Haal uit de regels hieronder elke regel die het woord "produto" bevat. Het verschil tussen hoofdletters en kleine letters telt mee.

> _Invoer voor opdracht_
#####

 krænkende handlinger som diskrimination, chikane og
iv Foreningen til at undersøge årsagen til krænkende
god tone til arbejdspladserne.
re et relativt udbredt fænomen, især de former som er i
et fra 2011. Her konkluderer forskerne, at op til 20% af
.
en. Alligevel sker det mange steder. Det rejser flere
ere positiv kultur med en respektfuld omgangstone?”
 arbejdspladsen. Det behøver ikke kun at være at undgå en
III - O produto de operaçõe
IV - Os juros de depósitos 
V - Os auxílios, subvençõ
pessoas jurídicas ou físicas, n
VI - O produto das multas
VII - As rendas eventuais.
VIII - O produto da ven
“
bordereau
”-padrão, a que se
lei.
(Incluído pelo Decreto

#####

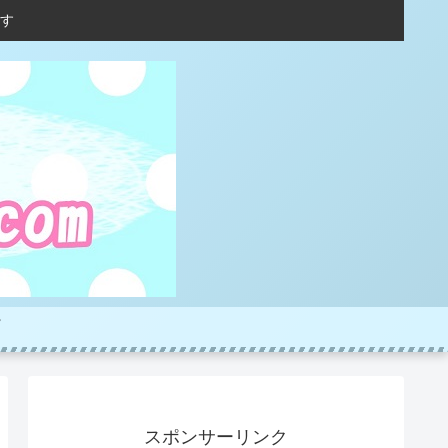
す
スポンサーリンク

#####

> _Resultaat van opdracht_
III - O produto de operaçõe
VI - O produto das multas
VIII - O produto da ven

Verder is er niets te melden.